• _AIM OF THE EXERCISE_:
Can you continue the rotator cuff repair abstract, starting right after its statement of purpose?

Erschienen in:
25.01.2019 | SHOULDER
Double-row rotator cuff repairs lead to more intensive pain during the early postoperative period but have a lower risk of residual pain than single-row repairs
verfasst von:
Yuzhou Chen, Hong Li, Yang Qiao, Yunshen Ge, Yunxia Li, Yinghui Hua, Jiwu Chen, Shiyi Chen
Erschienen in:
Knee Surgery, Sports Traumatology, Arthroscopy
|
Ausgabe 10/2019
Einloggen, um Zugang zu erhalten
Abstract
Purpose
The purpose of this study is to compare pain patterns and identify factors associated with residual shoulder pain after rotator cuff repairs using double-row and single-row techniques.

• _DATA_:
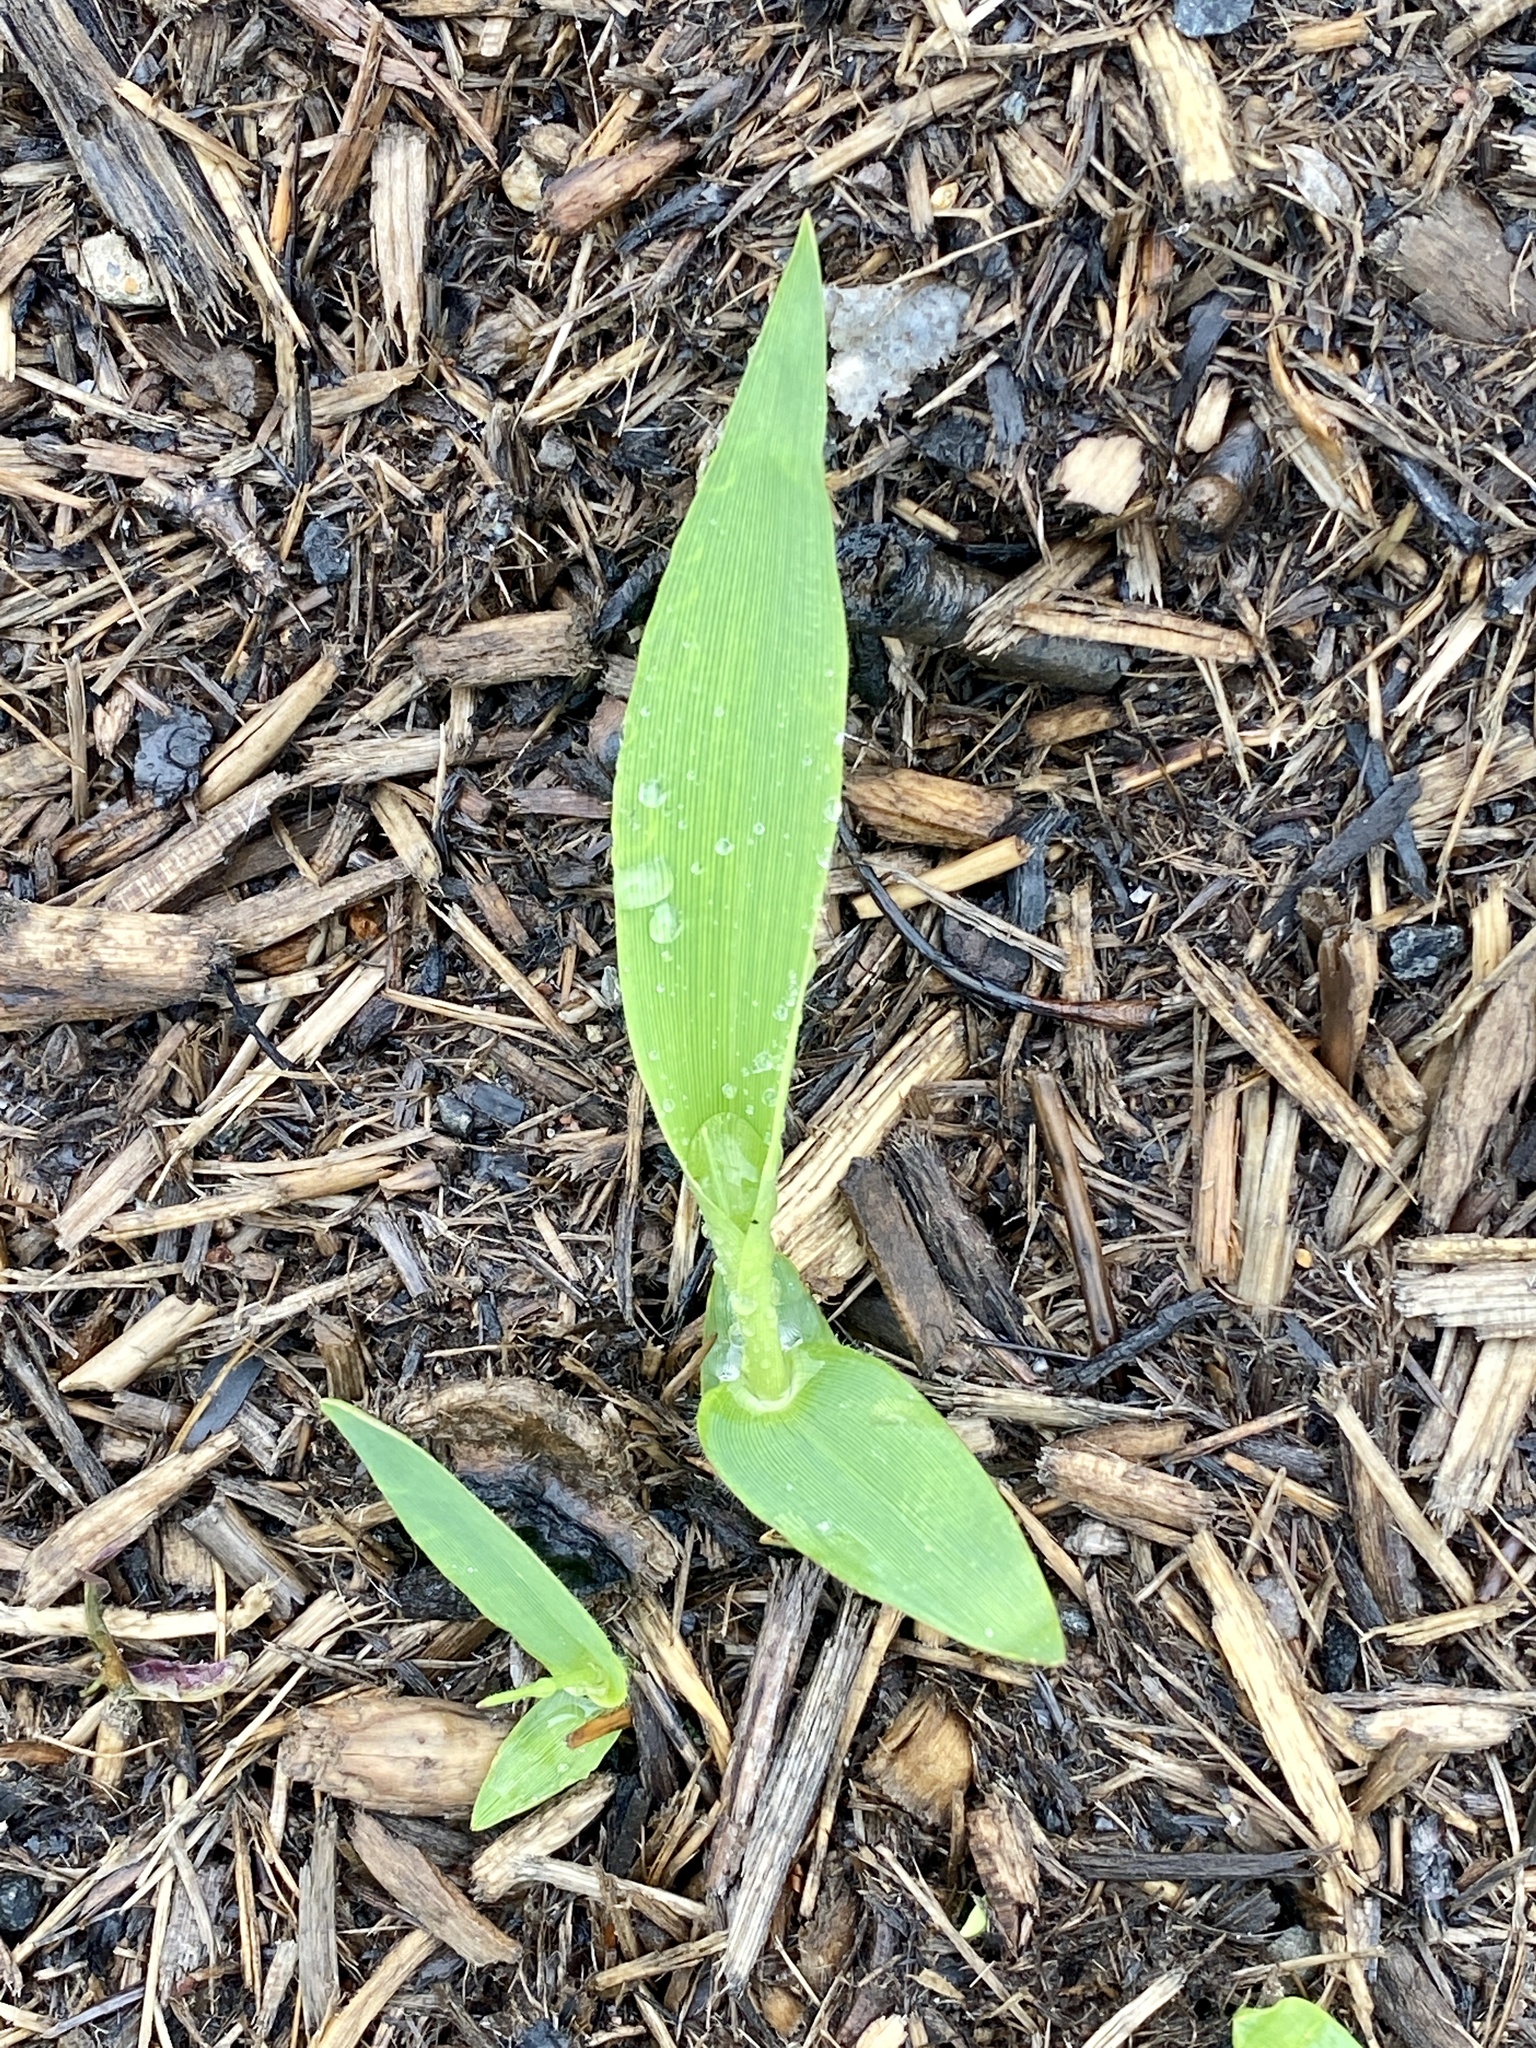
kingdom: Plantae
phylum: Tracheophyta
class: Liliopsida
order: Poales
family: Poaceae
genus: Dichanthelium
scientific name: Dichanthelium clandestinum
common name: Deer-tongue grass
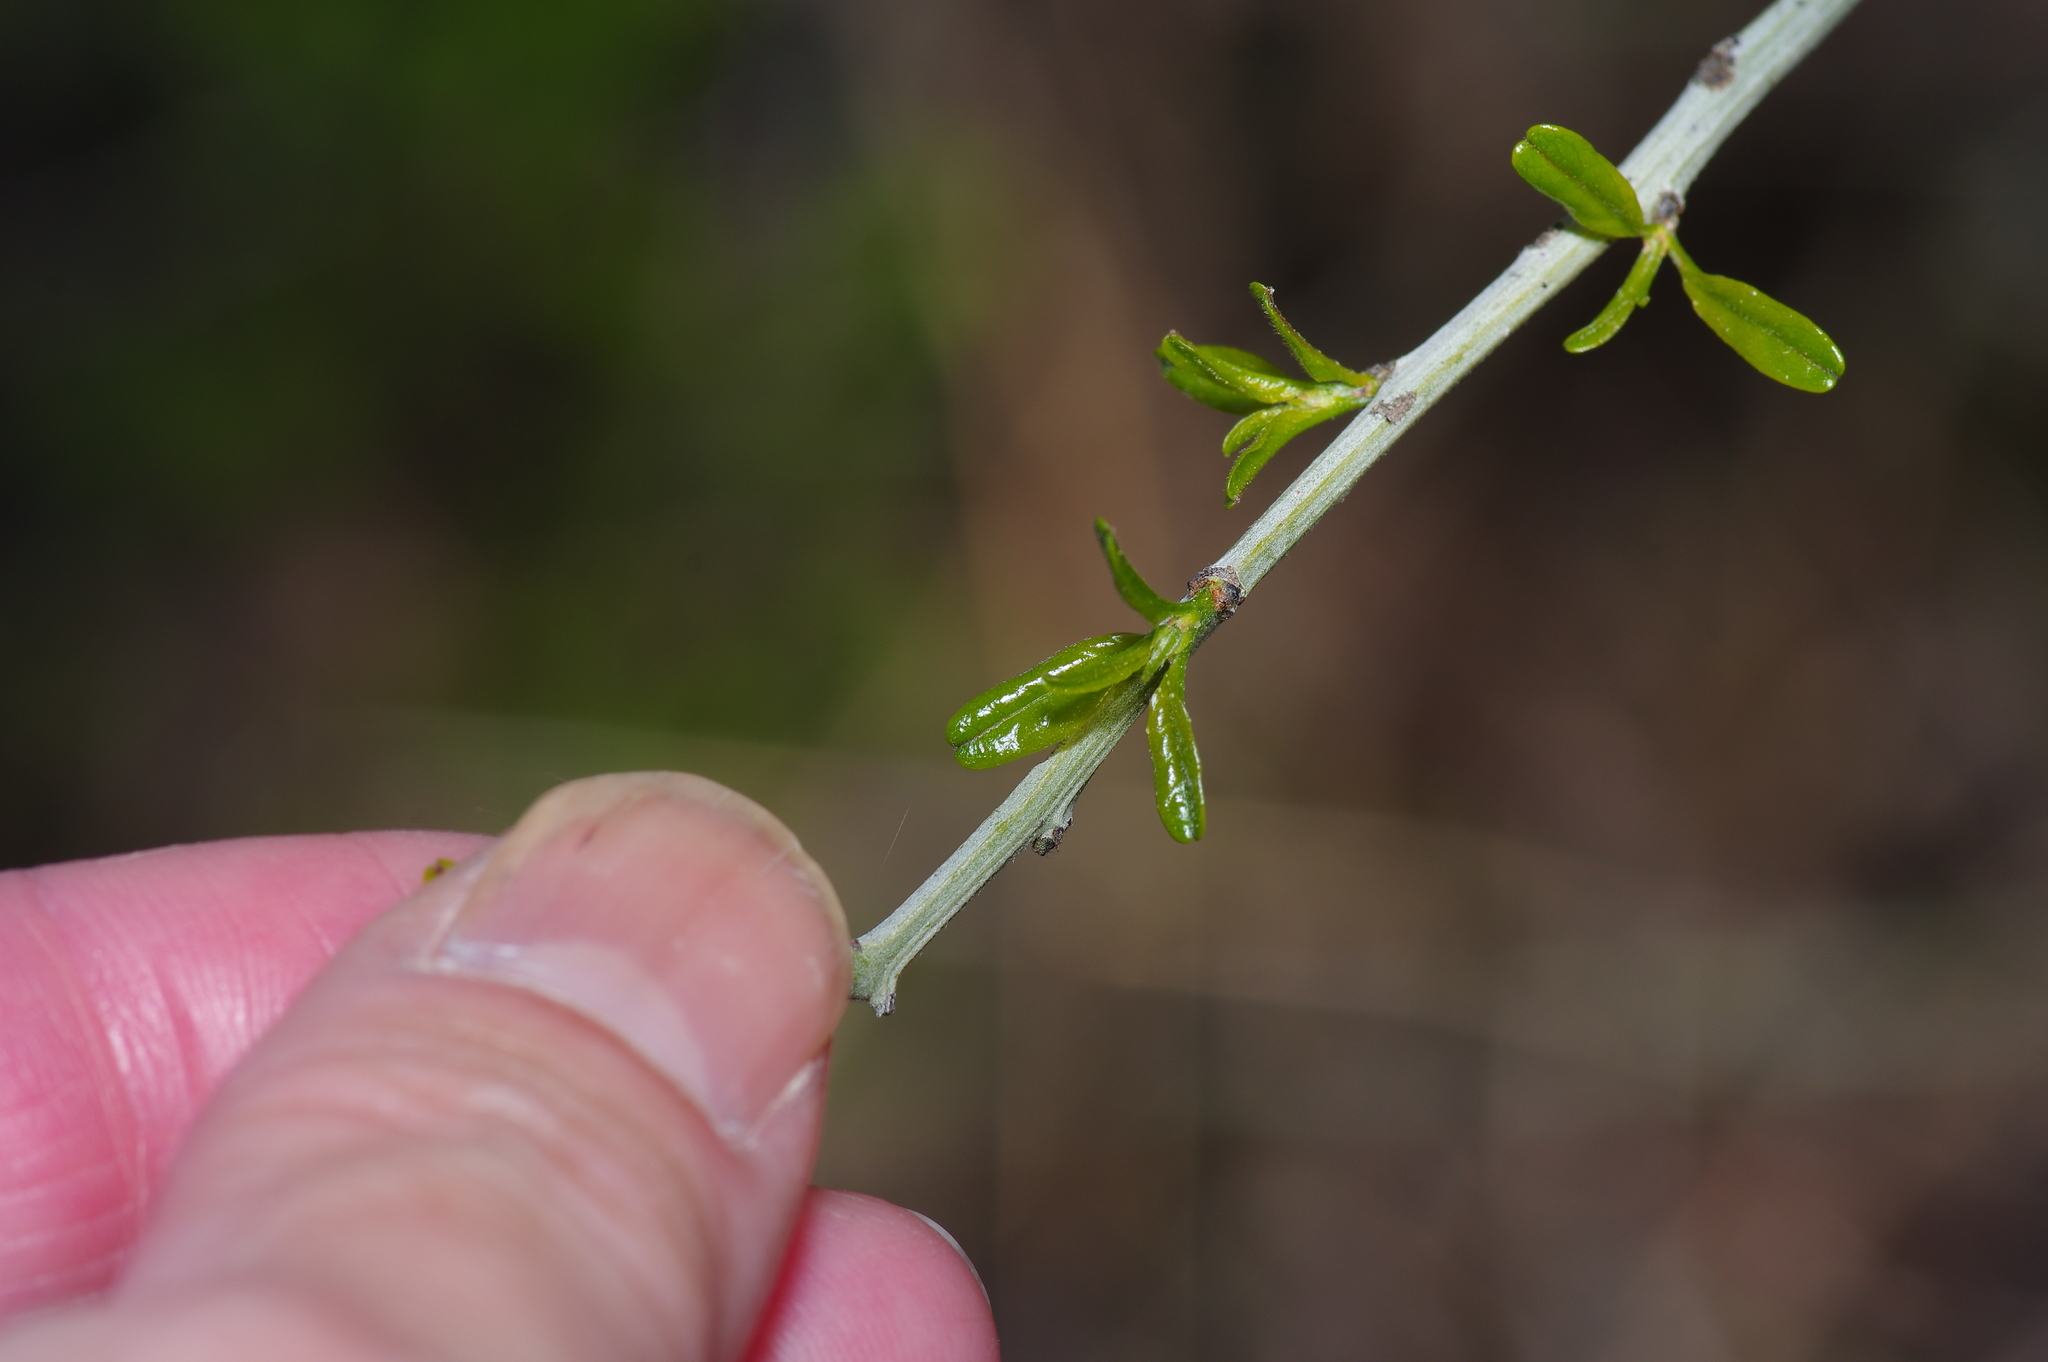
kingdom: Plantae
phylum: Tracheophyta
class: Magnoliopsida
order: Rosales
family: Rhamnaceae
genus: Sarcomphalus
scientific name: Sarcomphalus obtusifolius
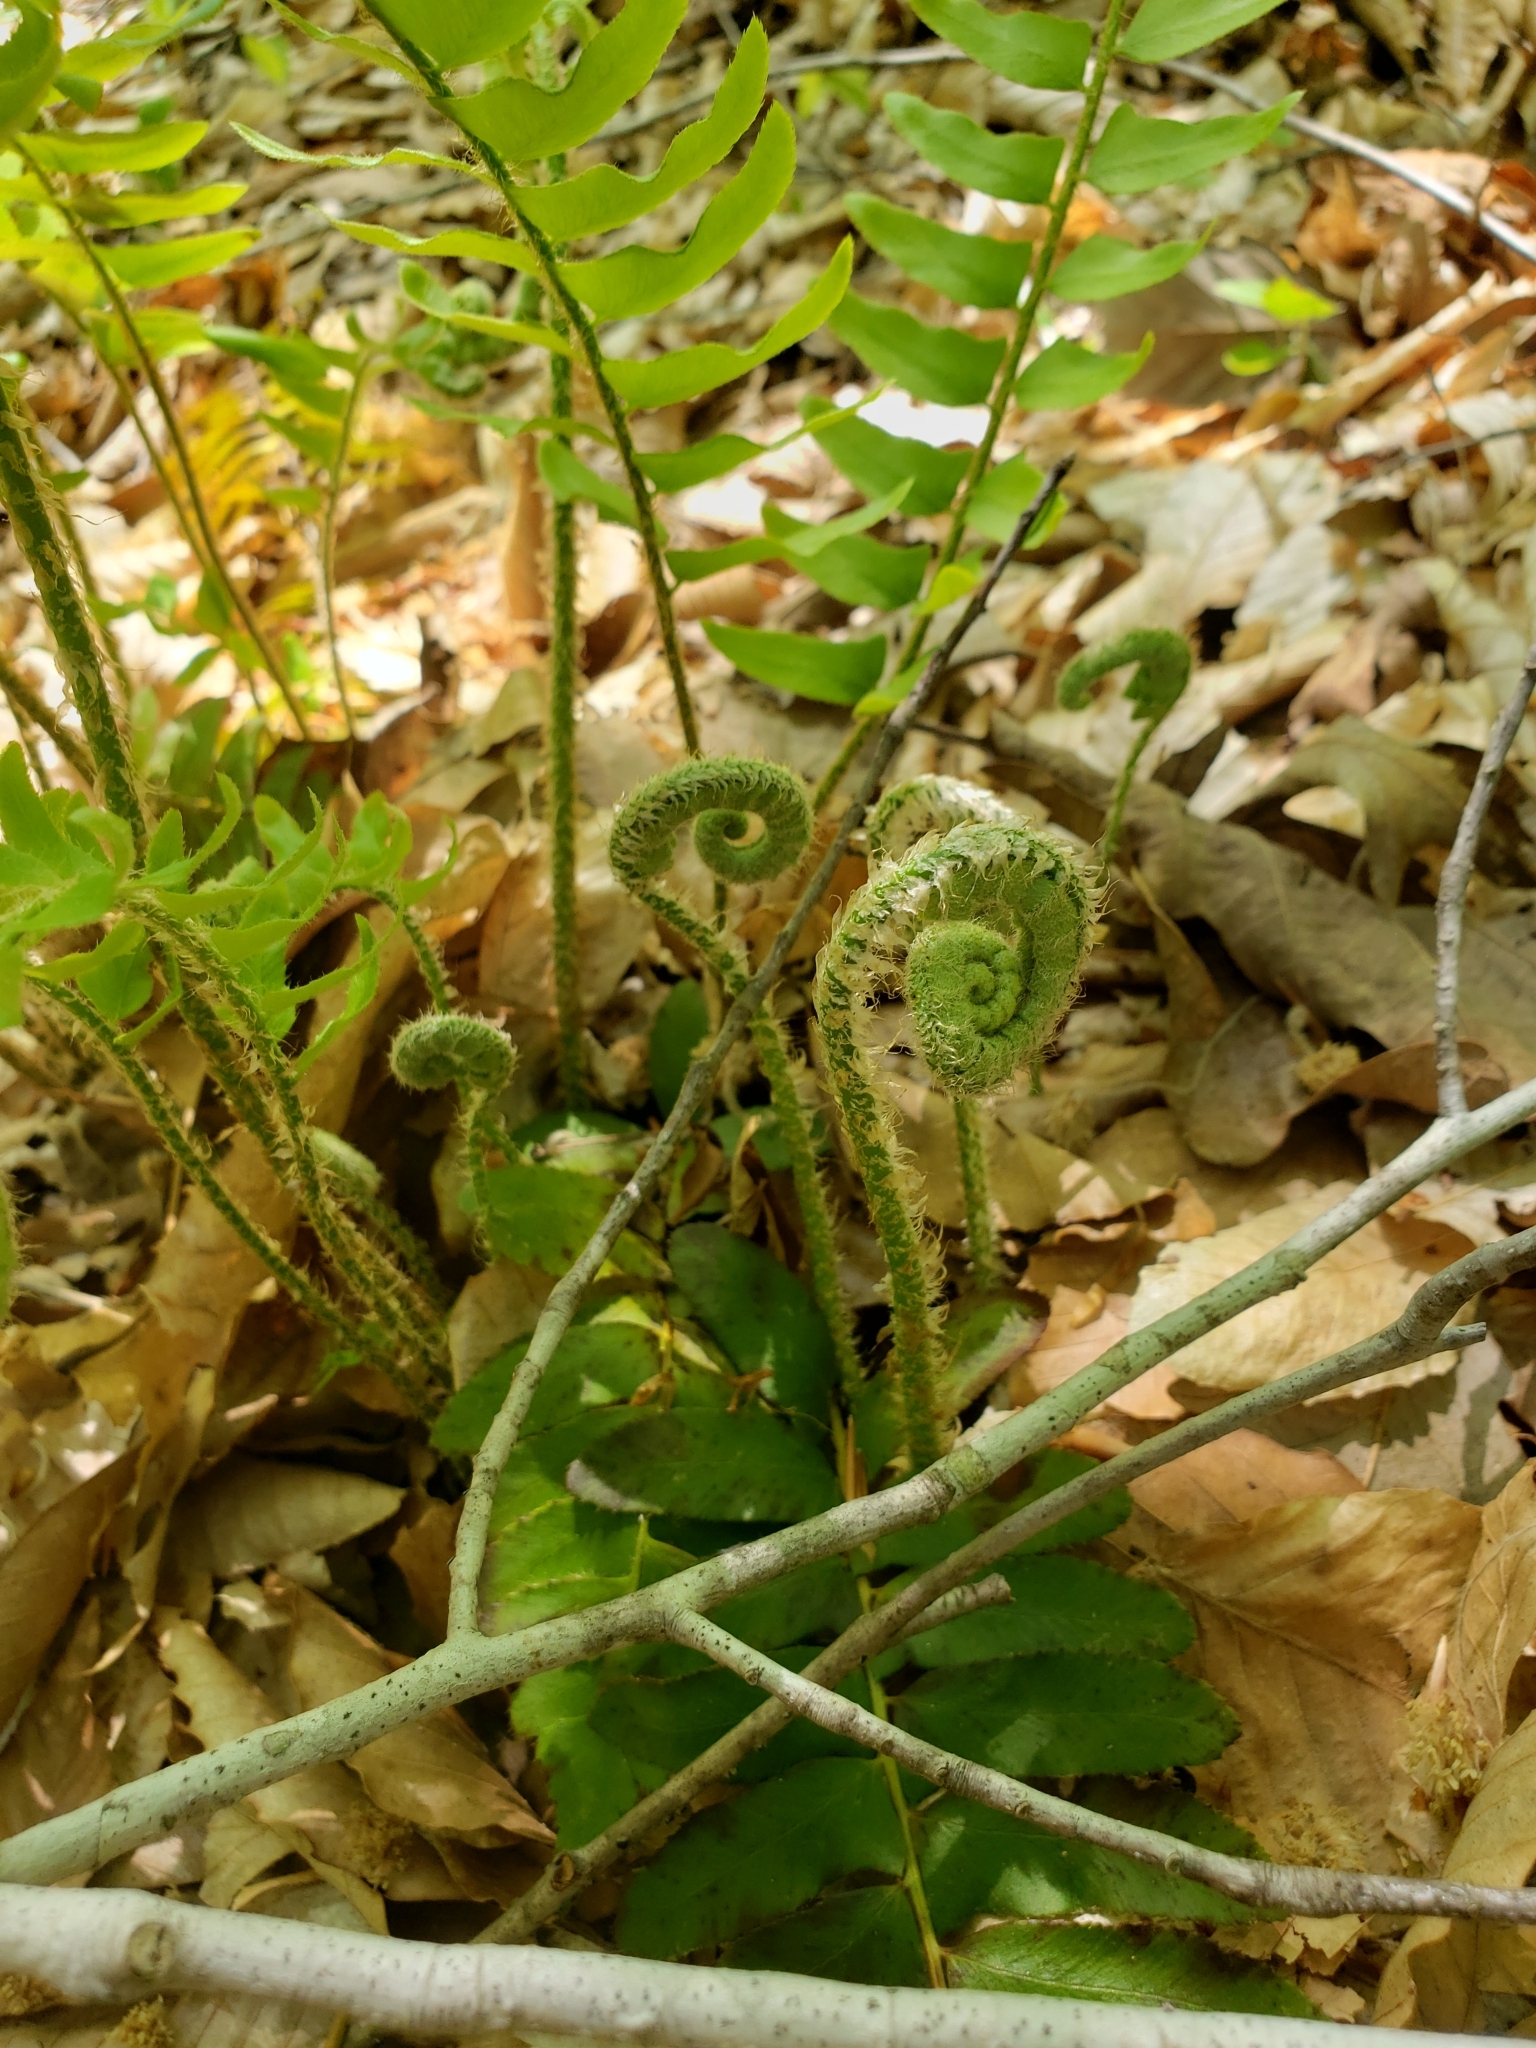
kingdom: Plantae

• _ANSWER_:
Methods
A cohort study was performed using patients who underwent arthroscopic rotator cuff repairs at our center in 2015. Patients were allocated according to the repair technique into an single-row (SR) group or a double-row (DR) group. Visual Analog Scale (VAS) scores for pain were assessed at 1 week, 3 months, 6 months, 12 months and 24 months after surgery. Functional and radiographic assessments were performed at least 24 months postoperatively. The proportion of patients with residual pain and factors associated with residual shoulder pain (VAS > 0 at the final follow-up) were analyzed in both groups.
Results
Fifty-two patients were enrolled in the SR group, and 53 were enrolled in the DR group. The DR group appeared to have higher levels of pain 1 week (P < 0.001) and 3 months (P = 0.041) postoperatively, while at other time points, the pain intensity of the two groups was comparable. Fourteen (26.4%) and 25 (48.1%) patients in the DR and the SR groups, respectively, developed residual shoulder pain, (P = 0.022; RR 1.82). The univariate analysis and multiple regression revealed that a poorer quality of tendon tissue is related to residual pain in the SR group, whereas tendon retraction is associated with residual pain in the DR group. The rate of re-tear was similar between the two groups and between patients with and without residual pain.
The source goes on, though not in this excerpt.